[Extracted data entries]
▼
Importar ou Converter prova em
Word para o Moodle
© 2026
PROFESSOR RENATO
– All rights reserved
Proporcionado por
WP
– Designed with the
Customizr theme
▲
ASSIGNMENT
Please arrange each line of the listing above as a Markdown table with two columns, "No." for the row number and "Line" for the text, and skip any blank lines.

RESULT OF THIS TASK
| No. | Line |
|---|---|
| 1 | Importar ou Converter prova em |
| 2 | Word para o Moodle |
| 3 | © 2026 |
| 4 | PROFESSOR RENATO |
| 5 | – All rights reserved |
| 6 | Proporcionado por |
| 7 | WP |
| 8 | – Designed with the |
| 9 | Customizr theme |